▸ Aim 1
In the records below, restate word for word every line from the line with "latitude: 45.8610" to the line with "latitude: 41.2513", including both of those lines. Leave the picture lines out of your answer.

======== Text passage ========

In less than a week of having all of my VMs on the 990 Pro, the SMART health declined from 98% to 96%.... Considering that it's like an $800 drive now, it felt like I was literally flushing money down the toilet. Down to 96% after only 12K power-on hours and 23TB Host Writes. Especially insulting, because the only reason I even went with the 4TB version was the increased endurance. I don't even need that much space for my games. Though in retrospect I obviously don't regret spending "only" ~$300 for the 4TB model.

Thankfully, it turned out that my PM863 SATA SSD was not dying after-all. The obnoxious stock drive-cage on my Corsair 6500D Airflow case forced me to use a Molex to SATA power adapter to power the PM863 because the SATA power cables from my PSU weren't narrow enough to accommodate the bad drive cage design. The drive cage design was so bad that Corsair completely redesigned it and sent me the new drive-cage for free, but I had been procrastinating on putting it in. Once I did, that allowed me to use the SATA power cables directly from the PSU, and now the PM863 works great again.

It's just fucking insane that I can beat the shit out of this 10 year old SATA SSD all day long and it keeps on going, meanwhile all I have to do is fart in the general direction of my 990 Pro for it's SMART health percentage to drop. I also heavily used a 512GB 960 Pro for ~8 years and it only ever got down to 93%.
 
You want them to give you the actual (higher) cost of replacing the drive right now, not what you actually paid in the past.
What if the drive was less expensive now, would it be ok for them to give you less than what you actually paid?
Yes that's how it worked throughout all history of the personal computing age.
Think how big the outrage would be if cars companies did the same thing. O your transmission on your 3 year old car is bad but your warranty only covers 50% of the cost because the new transmission price went up. They would be sued like crazy so why is it ok if Samsung does it?
 
They need to replace the drive. They should have stock to fulfill RMA requests. They proabaly sold their RMA stock and have very little left. Given a refund does not help the consumer. How is it fair to refund him $300 when the drives sell for over $800 now? The consumer is left without a drive unless they want to fork over $500 to replace the drive. This is Samsung just being greedy.
 
I grew up VERY capitalist and pro business. But businesses are now making it their job to eff their customers deeply in the rectum. It's getting hard to ignore.

========

▸ Aim 2
Quote the SSD discussion above from "It's just fucking" to "personal computing age.".

======== Recorded information ========

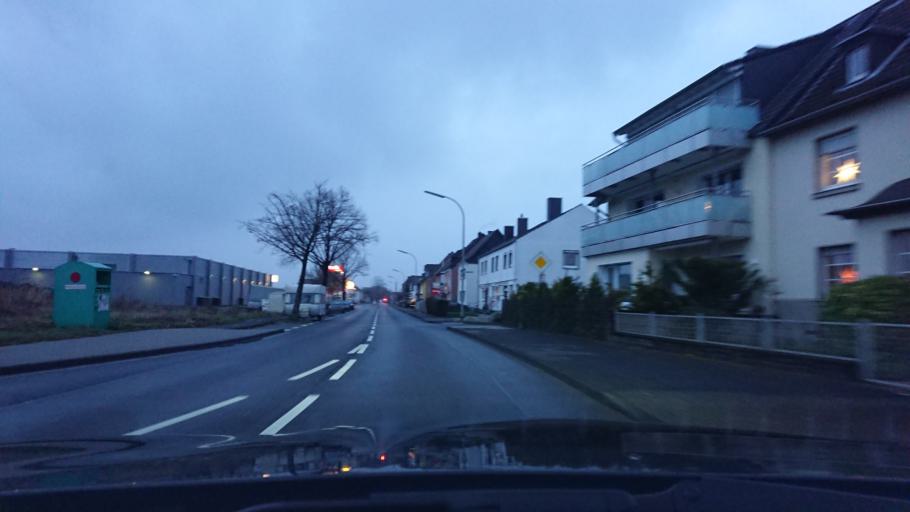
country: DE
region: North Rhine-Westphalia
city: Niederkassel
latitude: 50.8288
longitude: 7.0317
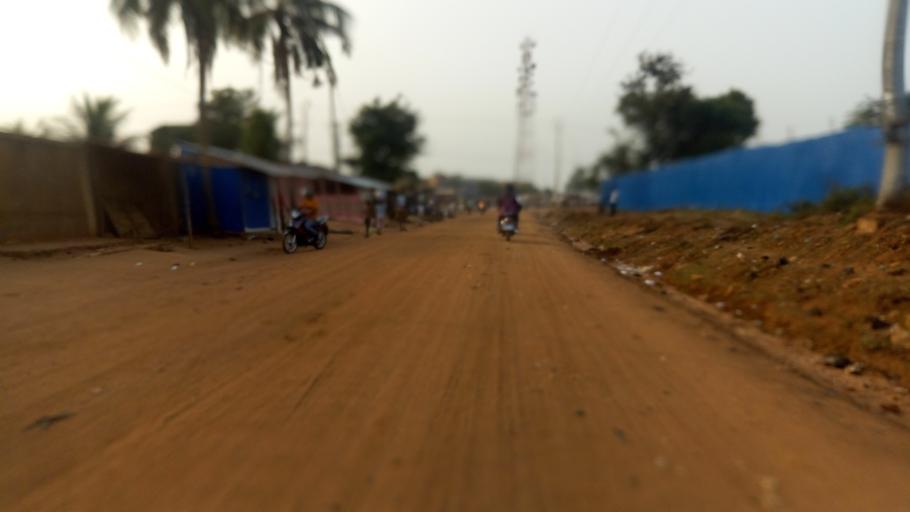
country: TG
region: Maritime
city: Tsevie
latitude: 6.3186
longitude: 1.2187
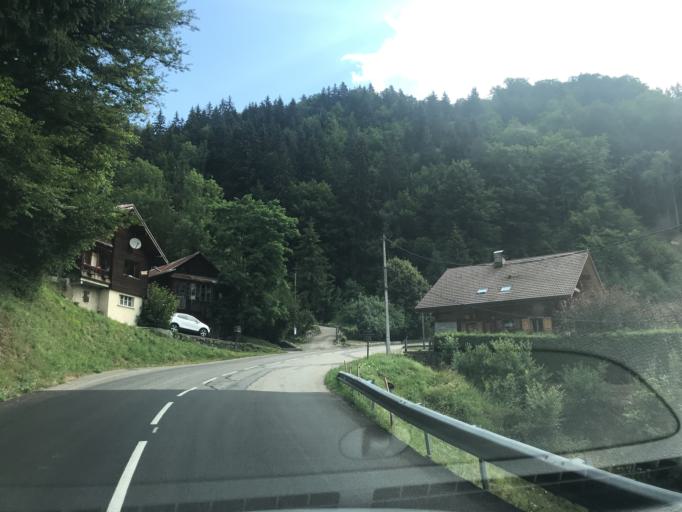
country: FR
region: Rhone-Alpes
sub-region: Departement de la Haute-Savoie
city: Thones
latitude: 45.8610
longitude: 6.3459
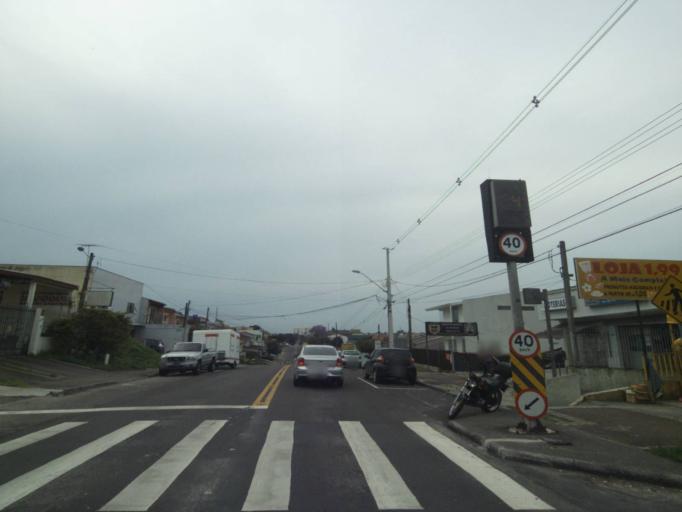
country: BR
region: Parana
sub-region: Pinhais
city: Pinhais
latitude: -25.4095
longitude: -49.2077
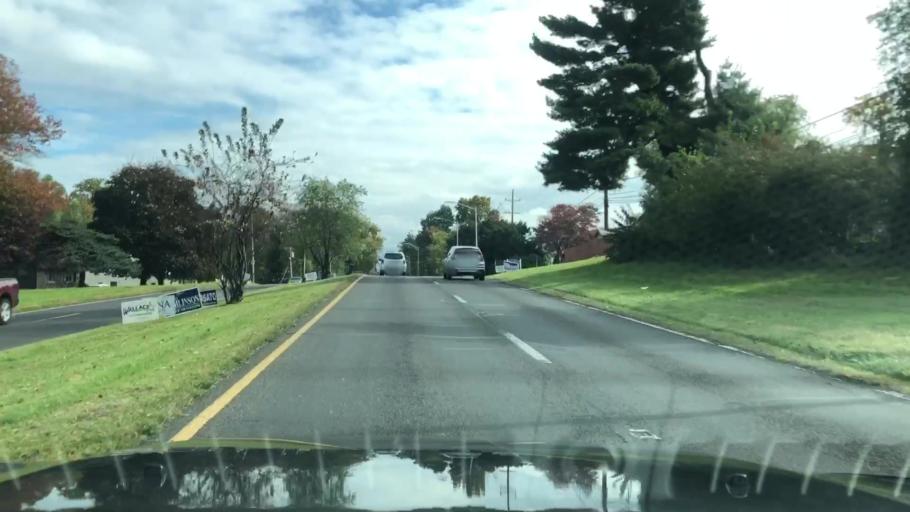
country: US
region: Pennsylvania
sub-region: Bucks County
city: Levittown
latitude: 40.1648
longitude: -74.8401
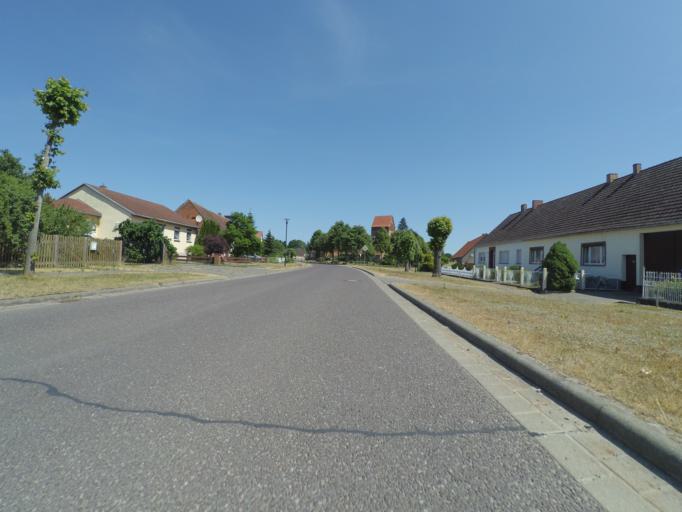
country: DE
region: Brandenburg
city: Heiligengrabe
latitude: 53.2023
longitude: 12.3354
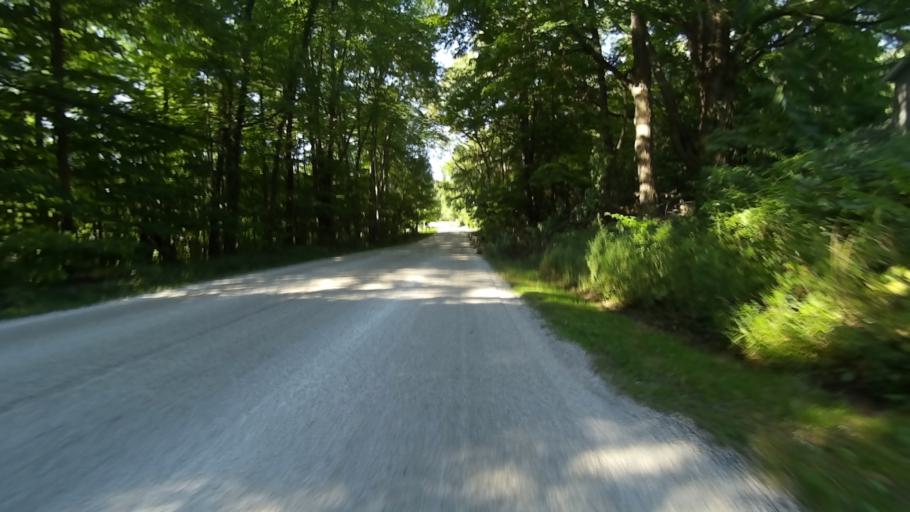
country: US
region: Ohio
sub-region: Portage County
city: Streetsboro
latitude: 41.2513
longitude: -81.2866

========
======== Recorded information ========

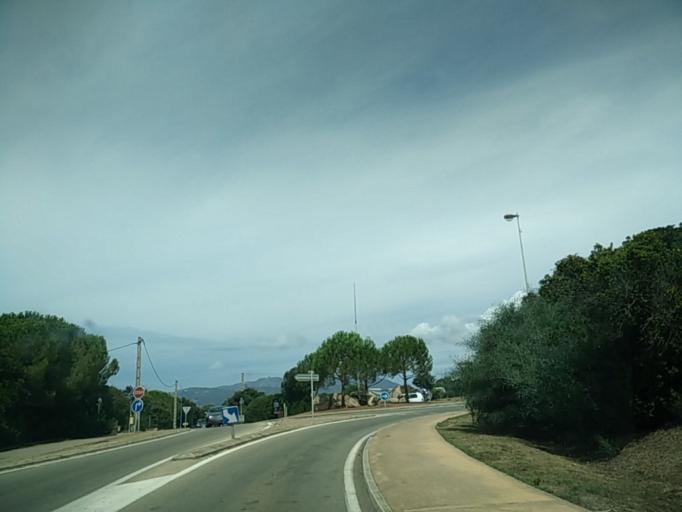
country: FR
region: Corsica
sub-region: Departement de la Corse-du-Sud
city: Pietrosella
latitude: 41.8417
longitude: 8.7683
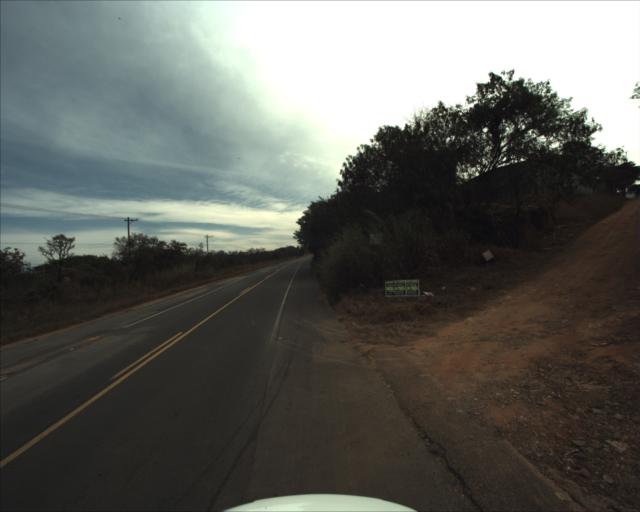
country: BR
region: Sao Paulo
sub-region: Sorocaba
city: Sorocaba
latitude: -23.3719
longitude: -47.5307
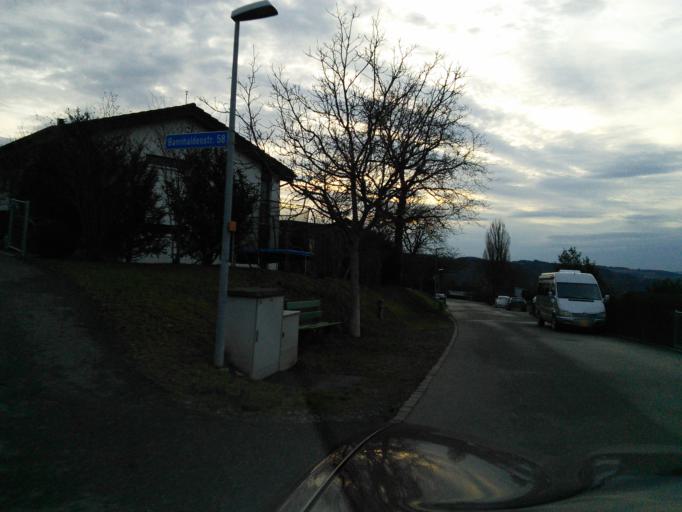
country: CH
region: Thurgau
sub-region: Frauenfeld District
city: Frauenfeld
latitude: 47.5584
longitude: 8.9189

========
======== Recorded information ========

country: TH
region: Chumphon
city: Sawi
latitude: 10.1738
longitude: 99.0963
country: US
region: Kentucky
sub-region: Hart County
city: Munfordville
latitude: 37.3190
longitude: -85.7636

========

▸ Exercise solution 1
latitude: 45.8610
longitude: 6.3459
country: BR
region: Parana
sub-region: Pinhais
city: Pinhais
latitude: -25.4095
longitude: -49.2077
country: US
region: Pennsylvania
sub-region: Bucks County
city: Levittown
latitude: 40.1648
longitude: -74.8401
country: DE
region: Brandenburg
city: Heiligengrabe
latitude: 53.2023
longitude: 12.3354
country: US
region: Ohio
sub-region: Portage County
city: Streetsboro
latitude: 41.2513

▸ Exercise solution 2
It's just fucking insane that I can beat the shit out of this 10 year old SATA SSD all day long and it keeps on going, meanwhile all I have to do is fart in the general direction of my 990 Pro for it's SMART health percentage to drop. I also heavily used a 512GB 960 Pro for ~8 years and it only ever got down to 93%.
 
You want them to give you the actual (higher) cost of replacing the drive right now, not what you actually paid in the past.
What if the drive was less expensive now, would it be ok for them to give you less than what you actually paid?
Yes that's how it worked throughout all history of the personal computing age.